EXERCISE OBJECTIVE
Reproduce verbatim the lines of the material below, starting at the line with "644 174 8.45" and ending at the line with "199 148 87.2", both inclusive; skip the rest.
■ ■ ■ ■ ■
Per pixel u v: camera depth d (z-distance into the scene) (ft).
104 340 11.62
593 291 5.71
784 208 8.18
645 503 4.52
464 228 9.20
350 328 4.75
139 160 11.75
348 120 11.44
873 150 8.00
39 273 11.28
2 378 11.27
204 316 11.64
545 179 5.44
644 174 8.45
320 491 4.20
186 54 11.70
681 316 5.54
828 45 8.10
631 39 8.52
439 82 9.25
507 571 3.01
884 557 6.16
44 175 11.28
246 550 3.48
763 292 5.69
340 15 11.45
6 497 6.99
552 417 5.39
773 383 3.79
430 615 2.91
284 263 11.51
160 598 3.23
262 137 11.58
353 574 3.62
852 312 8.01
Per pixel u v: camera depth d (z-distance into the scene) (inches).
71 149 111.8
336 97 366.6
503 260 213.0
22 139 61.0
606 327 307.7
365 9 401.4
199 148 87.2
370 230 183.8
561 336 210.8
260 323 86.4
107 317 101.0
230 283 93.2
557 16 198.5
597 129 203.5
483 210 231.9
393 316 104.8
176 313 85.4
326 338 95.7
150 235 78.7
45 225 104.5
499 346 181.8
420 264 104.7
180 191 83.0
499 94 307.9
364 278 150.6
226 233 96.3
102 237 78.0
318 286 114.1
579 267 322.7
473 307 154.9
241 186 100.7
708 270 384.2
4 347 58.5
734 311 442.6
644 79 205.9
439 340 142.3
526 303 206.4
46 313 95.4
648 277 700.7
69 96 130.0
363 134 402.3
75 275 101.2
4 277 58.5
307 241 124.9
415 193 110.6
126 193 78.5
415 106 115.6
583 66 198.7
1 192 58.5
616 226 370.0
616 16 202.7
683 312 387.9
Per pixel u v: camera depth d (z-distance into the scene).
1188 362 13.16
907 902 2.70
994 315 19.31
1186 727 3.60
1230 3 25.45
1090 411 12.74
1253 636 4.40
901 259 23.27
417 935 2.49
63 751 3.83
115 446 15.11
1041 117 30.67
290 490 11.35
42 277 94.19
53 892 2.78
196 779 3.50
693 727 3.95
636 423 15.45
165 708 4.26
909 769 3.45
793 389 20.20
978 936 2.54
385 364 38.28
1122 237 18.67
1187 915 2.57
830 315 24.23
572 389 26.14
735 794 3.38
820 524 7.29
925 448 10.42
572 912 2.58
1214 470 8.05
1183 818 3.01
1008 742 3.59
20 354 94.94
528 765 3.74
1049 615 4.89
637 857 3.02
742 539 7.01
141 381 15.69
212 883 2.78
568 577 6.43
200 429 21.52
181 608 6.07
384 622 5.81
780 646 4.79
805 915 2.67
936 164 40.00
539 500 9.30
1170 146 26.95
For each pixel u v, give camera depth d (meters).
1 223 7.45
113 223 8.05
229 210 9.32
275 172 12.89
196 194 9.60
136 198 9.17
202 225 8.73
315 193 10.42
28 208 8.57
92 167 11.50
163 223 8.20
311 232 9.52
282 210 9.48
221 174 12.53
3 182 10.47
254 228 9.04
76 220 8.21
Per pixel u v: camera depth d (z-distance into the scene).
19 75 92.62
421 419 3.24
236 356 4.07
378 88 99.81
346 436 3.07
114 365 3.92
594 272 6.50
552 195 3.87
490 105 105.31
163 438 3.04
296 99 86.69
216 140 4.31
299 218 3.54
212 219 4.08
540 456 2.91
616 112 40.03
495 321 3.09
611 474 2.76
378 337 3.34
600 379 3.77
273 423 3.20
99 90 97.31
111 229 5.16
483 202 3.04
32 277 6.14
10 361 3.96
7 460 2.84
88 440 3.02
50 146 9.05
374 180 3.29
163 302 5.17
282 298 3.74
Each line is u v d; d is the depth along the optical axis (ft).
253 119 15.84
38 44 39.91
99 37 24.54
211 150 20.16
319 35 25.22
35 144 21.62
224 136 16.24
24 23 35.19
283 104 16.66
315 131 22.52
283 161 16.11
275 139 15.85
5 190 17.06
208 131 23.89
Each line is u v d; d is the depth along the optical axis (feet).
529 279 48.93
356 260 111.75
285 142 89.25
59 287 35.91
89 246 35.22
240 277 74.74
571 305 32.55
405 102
■ ■ ■ ■ ■
ANSWER FOR THIS EXERCISE
644 174 8.45
320 491 4.20
186 54 11.70
681 316 5.54
828 45 8.10
631 39 8.52
439 82 9.25
507 571 3.01
884 557 6.16
44 175 11.28
246 550 3.48
763 292 5.69
340 15 11.45
6 497 6.99
552 417 5.39
773 383 3.79
430 615 2.91
284 263 11.51
160 598 3.23
262 137 11.58
353 574 3.62
852 312 8.01
Per pixel u v: camera depth d (z-distance into the scene) (inches).
71 149 111.8
336 97 366.6
503 260 213.0
22 139 61.0
606 327 307.7
365 9 401.4
199 148 87.2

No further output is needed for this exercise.